Requirement: Starting at the line containing "W czerwcu tego roku w Bordeaux odbyło się" and ending at the line containing "40476 Düsseldorf", arrange the entries' lines as a JSON list of strings, one string per line, with blank lines and the picture markers left out.

Provided records:
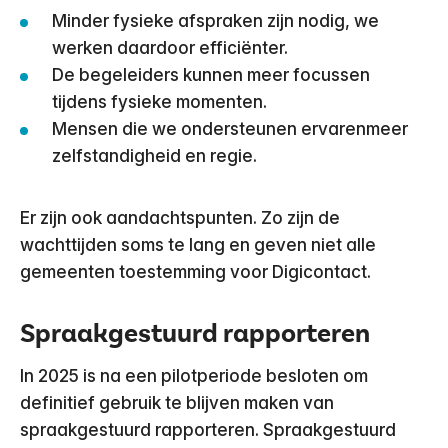
Minder fysieke afspraken zijn nodig, we
werken daardoor efficiënter.
De begeleiders kunnen meer focussen
tijdens fysieke momenten.
Mensen die we ondersteunen ervarenmeer
zelfstandigheid en regie.
Er zijn ook aandachtspunten. Zo zijn de
wachttijden soms te lang en geven niet alle
gemeenten toestemming voor Digicontact.
Spraakgestuurd rapporteren
In 2025 is na een pilotperiode besloten om
definitief gebruik te blijven maken van
spraakgestuurd rapporteren. Spraakgestuurd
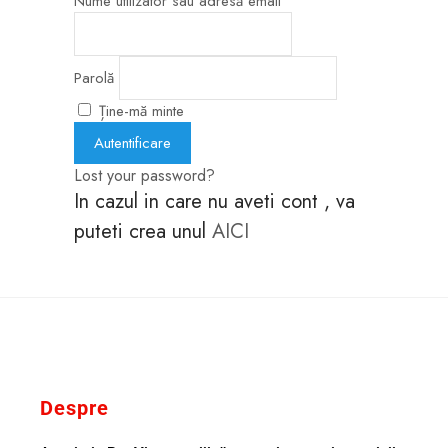
Nume utilizator sau adresă email
Parolă
Ține-mă minte
Lost your password?
In cazul in care nu aveti cont , va
puteti crea unul
AICI
Despre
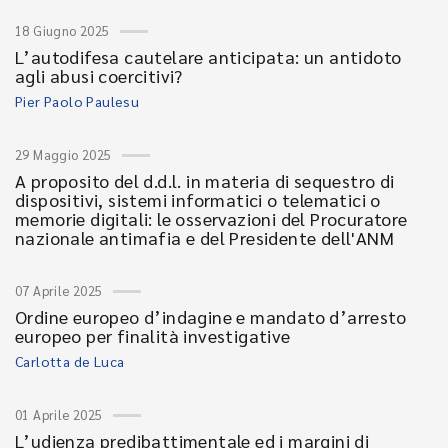
18 Giugno 2025
L’autodifesa cautelare anticipata: un antidoto
agli abusi coercitivi?
Pier Paolo Paulesu
29 Maggio 2025
A proposito del d.d.l. in materia di sequestro di
dispositivi, sistemi informatici o telematici o
memorie digitali: le osservazioni del Procuratore
nazionale antimafia e del Presidente dell'ANM
07 Aprile 2025
Ordine europeo d’indagine e mandato d’arresto
europeo per finalità investigative
Carlotta de Luca
01 Aprile 2025
L’udienza predibattimentale ed i margini di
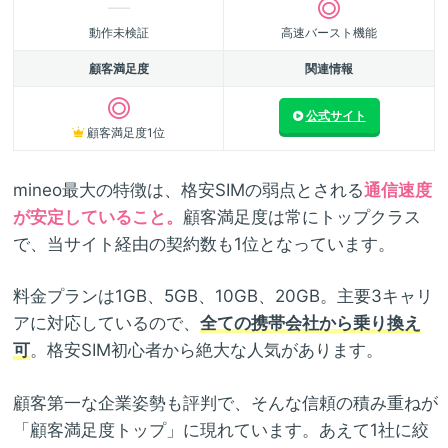
動作未検証
高速バースト機能
顧客満足度
関連情報
公式サイト
顧客満足度1位
mineo最大の特徴は、格安SIMの弱点とされる
通信速度
が安定していること。
顧客満足度は常にトップクラス
で、当サイト経由の契約数も1位となっています。
料金プランは1GB、5GB、10GB、20GB。主要3キャリ
アに対応しているので、
全ての携帯会社から乗り換え
可
。格安SIM初心者から絶大な人気があります。
顧客第一な企業姿勢も評判で、そんな信頼の積み重ねが
「顧客満足度トップ」に現れています。あえて1社に絞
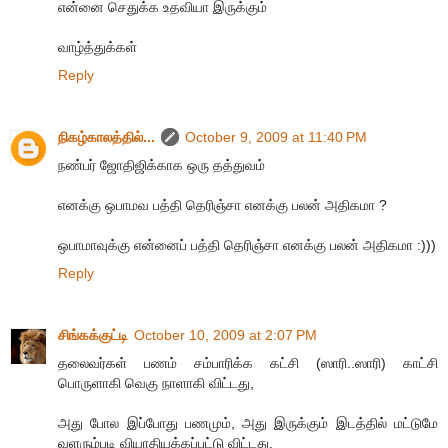
என்னை செதுக்க உதவியா இருக்கும்
வாழ்த்துக்கள்
Reply
நிகழ்காலத்தில்...
October 9, 2009 at 11:40 PM
நண்பர் ஜோதிஜிக்காக ஒரு தத்துவம்
எனக்கு ஒபாமவ பத்தி தெரிஞ்சா எனக்கு பலன் அதிகமா ?
ஒபாமாவுக்கு என்னைப் பத்தி தெரிஞ்சா எனக்கு பலன் அதிகமா :)))
Reply
சிங்கக்குட்டி
October 10, 2009 at 2:07 PM
தலைவர்கள் பணம் சம்பாரிக்க கட்சி (ஸாரி..ஸாரி) காட்சி
பொருளாகி வெகு நாளாகி விட்டது,
அது போல இப்போது பணமும், அது இருக்கும் இடத்தில் மட்டுமே
வளரும்படி வியாதியக்கப்பட்டு விட்டது.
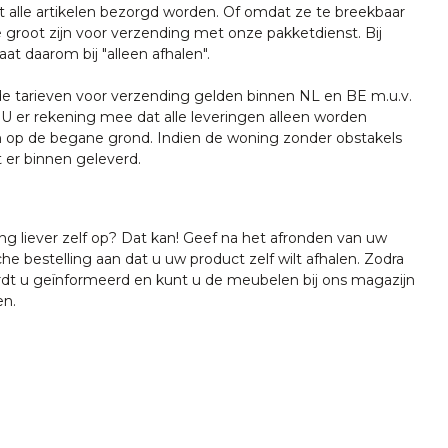
t alle artikelen bezorgd worden. Of omdat ze te breekbaar
e groot zijn voor verzending met onze pakketdienst. Bij
at daarom bij "alleen afhalen".
tarieven voor verzending gelden binnen NL en BE m.u.v.
U er rekening mee dat alle leveringen alleen worden
 op de begane grond. Indien de woning zonder obstakels
t er binnen geleverd.
ing liever zelf op? Dat kan! Geef na het afronden van uw
che bestelling aan dat u uw product zelf wilt afhalen. Zodra
ordt u geïnformeerd en kunt u de meubelen bij ons magazijn
en.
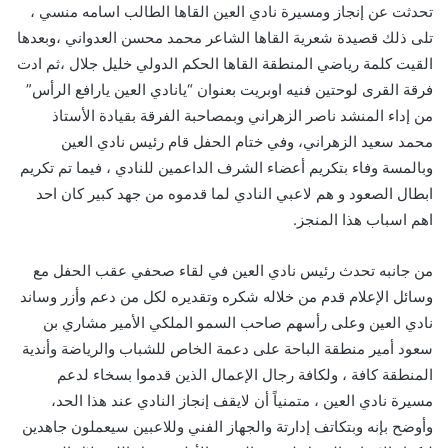
تحدثت عن إنجاز ومسيرة نادي العين القاها الطالب اسامه منسي ،
تلى ذلك قصيدة شعرية القاها الشاعر محمد محسن العدواني ،وبعدها
القيت كلمة رياضي المنطقة القاها الحكم الدولي خليل جلال ،ثم ادت
فرقة القرى لوحتين فنيه اوبريت بعنوان “يانادي العين يارافع الرأس”
من إداء المنشد ناصر الزهراني وبمصاحبة الفرقة بقيادة الأستاذ
محمد سعيد الزهراني، وفي ختام الحفل قام رئيس نادي العين
وبالمسة وفاء بتكريم أعضاء الشرف الداعمين للنادي ، فيما تم تكريم
ابطال الصعود و هم لاعبي النادي لما قدموه من جهد كبير كان احد
اهم اسباب هذا المنجز.
من جانبه تحدث رئيس نادي العين في لقاء صحفي عقب الحفل مع
وسائل الإعلام قدم من خلاله شكره وتقديره لكل من دعم وأزر وساند
نادي العين وعلى رأسهم صاحب السمو الملكي الأمير مشاري بن
سعود أمير منطقة الباحة على دعمة الخاص للشباب والرياضة وأندية
المنطقة كافة ، ولكافة رجال الإعمال الذين قدموا بسخاء لدعم
مسيرة نادي العين ، متمنياً أن لايقف إنجاز النادي عند هذا الحد،
وأوضح بإنه وبتكاتف إدارتة والجهاز الفني وللاعبين سيعملون جاهدين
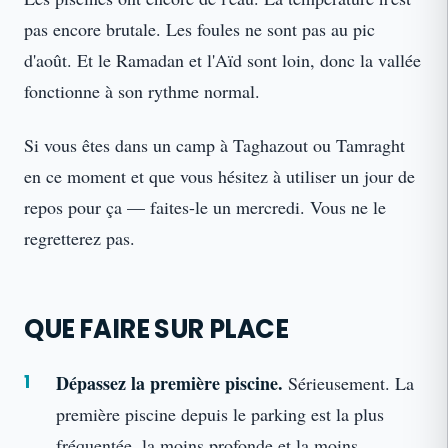
pas encore brutale. Les foules ne sont pas au pic
d'août. Et le Ramadan et l'Aïd sont loin, donc la vallée
fonctionne à son rythme normal.
Si vous êtes dans un camp à Taghazout ou Tamraght
en ce moment et que vous hésitez à utiliser un jour de
repos pour ça — faites-le un mercredi. Vous ne le
regretterez pas.
QUE FAIRE SUR PLACE
Dépassez la première piscine.
Sérieusement. La
première piscine depuis le parking est la plus
fréquentée, la moins profonde et la moins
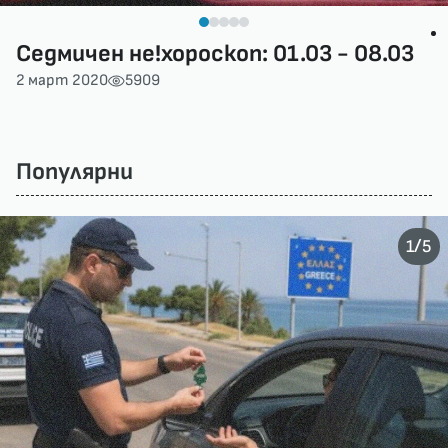
Седмичен не!хороскоп: 01.03 - 08.03
2 март 2020
5909
Популярни
/
1
5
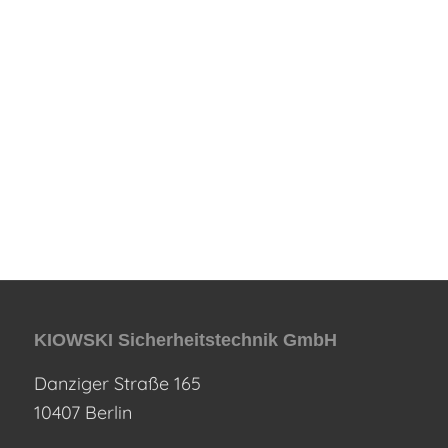
KIOWSKI Sicherheitstechnik GmbH
Danziger Straße 165
10407 Berlin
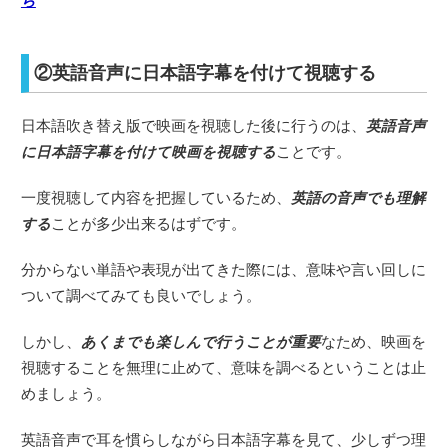
ら
②英語音声に日本語字幕を付けて視聴する
日本語吹き替え版で映画を視聴した後に行うのは、
英語音声
に日本語字幕を付けて映画を視聴する
ことです。
一度視聴して内容を把握しているため、
英語の音声でも理解
する
ことが多少出来るはずです。
分からない単語や表現が出てきた際には、意味や言い回しに
ついて調べてみても良いでしょう。
しかし、
あくまでも楽しんで行うことが重要
なため、映画を
視聴することを無理に止めて、意味を調べるということは止
めましょう。
英語音声で耳を慣らしながら日本語字幕を見て、少しずつ理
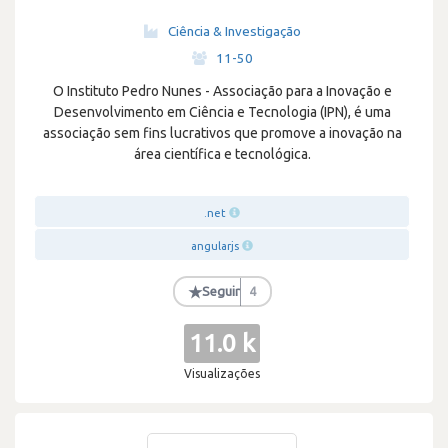
Ciência & Investigação
·
11-50
O Instituto Pedro Nunes - Associação para a Inovação e
Desenvolvimento em Ciência e Tecnologia (IPN), é uma
associação sem fins lucrativos que promove a inovação na
área científica e tecnológica.
.net
angularjs
★
Seguir
4
11.0 k
Visualizações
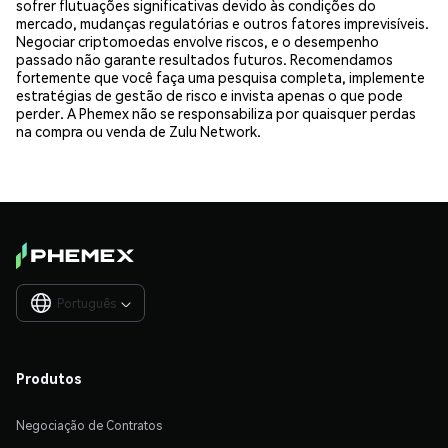
sofrer flutuações significativas devido às condições do
mercado, mudanças regulatórias e outros fatores imprevisíveis.
Negociar criptomoedas envolve riscos, e o desempenho
passado não garante resultados futuros. Recomendamos
fortemente que você faça uma pesquisa completa, implemente
estratégias de gestão de risco e invista apenas o que pode
perder. A Phemex não se responsabiliza por quaisquer perdas
na compra ou venda de Zulu Network.
Português

Produtos
Negociação de Contratos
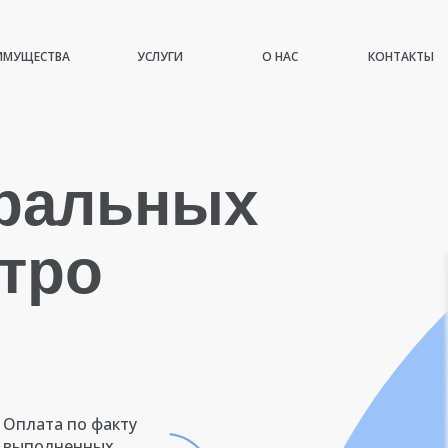
ИМУЩЕСТВА
УСЛУГИ
О НАС
КОНТАКТЫ
иральных
тро
Оплата по факту
выполненных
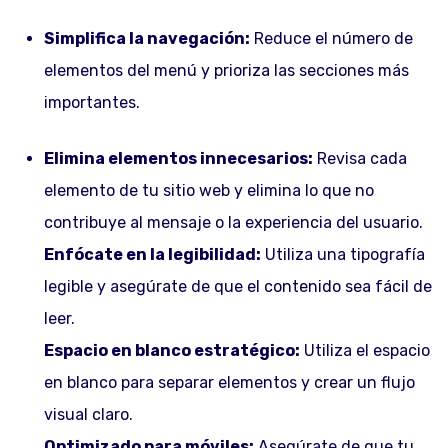
Simplifica la navegación:
Reduce el número de
elementos del menú y prioriza las secciones más
importantes.
Elimina elementos innecesarios:
Revisa cada
elemento de tu sitio web y elimina lo que no
contribuye al mensaje o la experiencia del usuario.
Enfócate en la legibilidad:
Utiliza una tipografía
legible y asegúrate de que el contenido sea fácil de
leer.
Espacio en blanco estratégico:
Utiliza el espacio
en blanco para separar elementos y crear un flujo
visual claro.
Optimizado para móviles:
Asegúrate de que tu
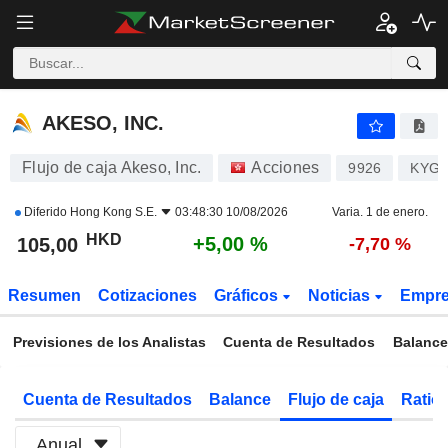
AKESO, INC.
104,30
$
+4,30 %
AKESO, INC.
Flujo de caja Akeso, Inc.
Acciones
9926
KYG0
Diferido
Hong Kong S.E.
03:48:30 10/08/2026
Varia. 1 de enero.
HKD
+5,00 %
105,00
-7,70 %
Resumen
Cotizaciones
Gráficos
Noticias
Empr
Previsiones de los Analistas
Cuenta de Resultados
Balance
Cuenta de Resultados
Balance
Flujo de caja
Ratios
Anual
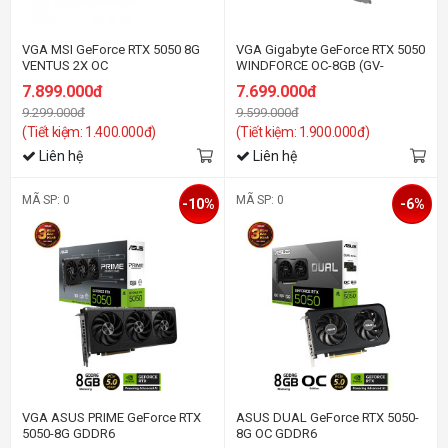
VGA MSI GeForce RTX 5050 8G
VGA Gigabyte GeForce RTX 5050
VENTUS 2X OC
WINDFORCE OC-8GB (GV-
N5050WF2OC-8GD) GDDR6
7.899.000đ
7.699.000đ
9.299.000đ
9.599.000đ
(Tiết kiệm: 1.400.000đ)
(Tiết kiệm: 1.900.000đ)
Liên hệ
Liên hệ
MÃ SP: 0
MÃ SP: 0
-10%
-6%
VGA ASUS PRIME GeForce RTX
ASUS DUAL GeForce RTX 5050-
5050-8G GDDR6
8G OC GDDR6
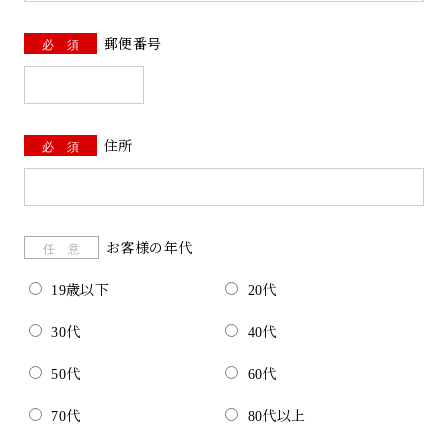
必 須
郵便番号
必 須
住所
任 意
お客様の年代
19歳以下
20代
30代
40代
50代
60代
70代
80代以上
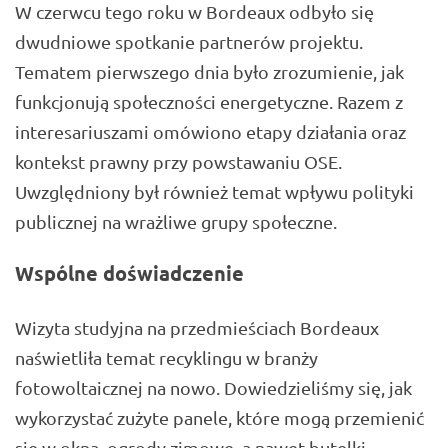
W czerwcu tego roku w Bordeaux odbyło się
dwudniowe spotkanie partnerów projektu.
Tematem pierwszego dnia było zrozumienie
,
jak
funkcjonują społeczności energetyczne. Razem z
interesariuszami omówiono etapy działania oraz
kontekst prawny przy powstawaniu OSE.
Uwzględniony był również temat wpływu polityki
publicznej na wrażliwe grupy społeczne.
Wspólne doświadczenie
Wizyta studyjna na przedmieściach Bordeaux
naświetliła temat recyklingu w branży
fotowoltaicznej na nowo. Dowiedzieliśmy się, jak
wykorzystać zużyte panele, które mogą przemienić
się w okna, ogrody zimowe, a nawet butelki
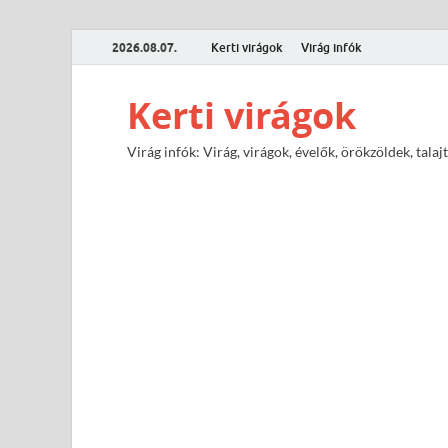
2026.08.07.
Kerti virágok
Virág infók
Kerti virágok
Virág infók: Virág, virágok, évelők, örökzöldek, tal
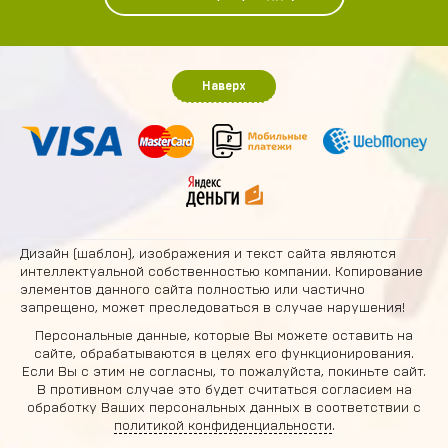
Наверх
Дизайн (шаблон), изображения и текст сайта являются
интеллектуальной собственностью компании. Копирование
элементов данного сайта полностью или частично
запрещено, может преследоваться в случае нарушения!
Персональные данные, которые Вы можете оставить на
сайте, обрабатываются в целях его функционирования.
Если Вы с этим не согласны, то пожалуйста, покиньте сайт.
В противном случае это будет считаться согласием на
обработку Ваших персональных данных в соответствии с
политикой конфиденциальности
.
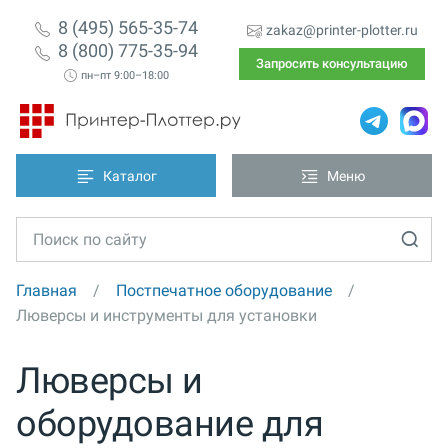
8 (495) 565-35-74
zakaz@printer-plotter.ru
8 (800) 775-35-94
Запросить консультацию
пн–пт 9:00–18:00
Каталог
Меню
Главная
Постпечатное оборудование
Люверсы и инструменты для установки
Люверсы и
оборудование для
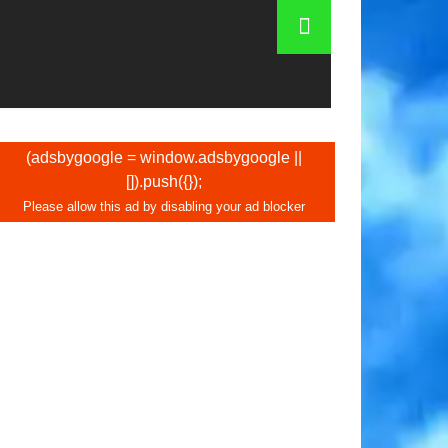
enise
(adsbygoogle = window.adsbygoogle ||
[]).push({});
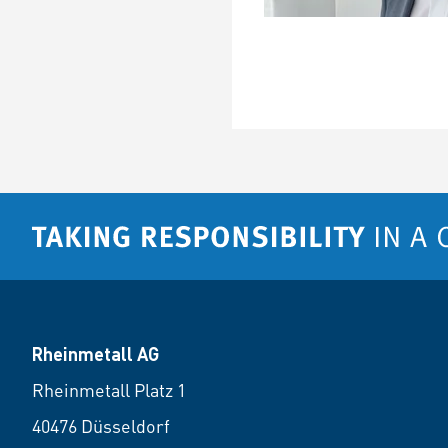
Rheinmetall AG
Rheinmetall Platz 1
40476 Düsseldorf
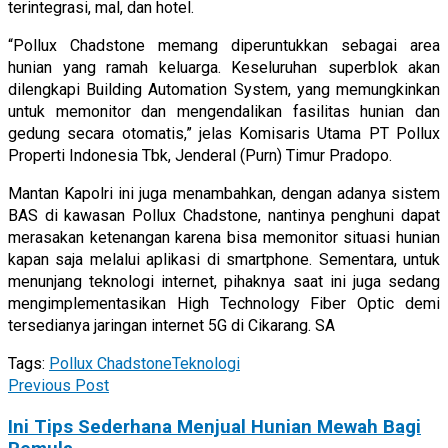
terintegrasi, mal, dan hotel.
“Pollux Chadstone memang diperuntukkan sebagai area
hunian yang ramah keluarga. Keseluruhan superblok akan
dilengkapi Building Automation System, yang memungkinkan
untuk memonitor dan mengendalikan fasilitas hunian dan
gedung secara otomatis,” jelas Komisaris Utama PT Pollux
Properti Indonesia Tbk, Jenderal (Purn) Timur Pradopo.
Mantan Kapolri ini juga menambahkan, dengan adanya sistem
BAS di kawasan Pollux Chadstone, nantinya penghuni dapat
merasakan ketenangan karena bisa memonitor situasi hunian
kapan saja melalui aplikasi di smartphone. Sementara, untuk
menunjang teknologi internet, pihaknya saat ini juga sedang
mengimplementasikan High Technology Fiber Optic demi
tersedianya jaringan internet 5G di Cikarang. SA
Tags:
Pollux Chadstone
Teknologi
Previous Post
Ini Tips Sederhana Menjual Hunian Mewah Bagi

Exercise answer:
[
  "W czerwcu tego roku w Bordeaux odbyło się",
  "dwudniowe spotkanie partnerów projektu.",
  "Tematem pierwszego dnia było zrozumienie",
  ",",
  "jak",
  "funkcjonują społeczności energetyczne. Razem z",
  "interesariuszami omówiono etapy działania oraz",
  "kontekst prawny przy powstawaniu OSE.",
  "Uwzględniony był również temat wpływu polityki",
  "publicznej na wrażliwe grupy społeczne.",
  "Wspólne doświadczenie",
  "Wizyta studyjna na przedmieściach Bordeaux",
  "naświetliła temat recyklingu w branży",
  "fotowoltaicznej na nowo. Dowiedzieliśmy się, jak",
  "wykorzystać zużyte panele, które mogą przemienić",
  "się w okna, ogrody zimowe, a nawet butelki",
  "2026.08.07.",
  "Kerti virágok",
  "Virág infók",
  "Kerti virágok",
  "Virág infók: Virág, virágok, évelők, örökzöldek, tal",
  "Наверх",
  "Дизайн (шаблон), изображения и текст сайта являются",
  "интеллектуальной собственностью компании. Копирование",
  "элементов данного сайта полностью или частично",
  "запрещено, может преследоваться в случае нарушения!",
  "Персональные данные, которые Вы можете оставить на",
  "сайте, обрабатываются в целях его функционирования.",
  "Если Вы с этим не согласны, то пожалуйста, покиньте сайт.",
  "В противном случае это будет считаться согласием на",
  "обработку Ваших персональных данных в соответствии с",
  "политикой конфиденциальности",
  ".",
  "8 (495) 565-35-74",
  "zakaz@printer-plotter.ru",
  "8 (800) 775-35-94",
  "Запросить консультацию",
  "пн–пт 9:00–18:00",
  "Каталог",
  "Меню",
  "Главная",
  "Постпечатное оборудование",
  "Люверсы и инструменты для установки",
  "Люверсы и",
  "оборудование для",
  "enise",
  "(adsbygoogle = window.adsbygoogle ||",
  "[]).push({});",
  "Rheinmetall AG",
  "Rheinmetall Platz 1",
  "40476 Düsseldorf"
]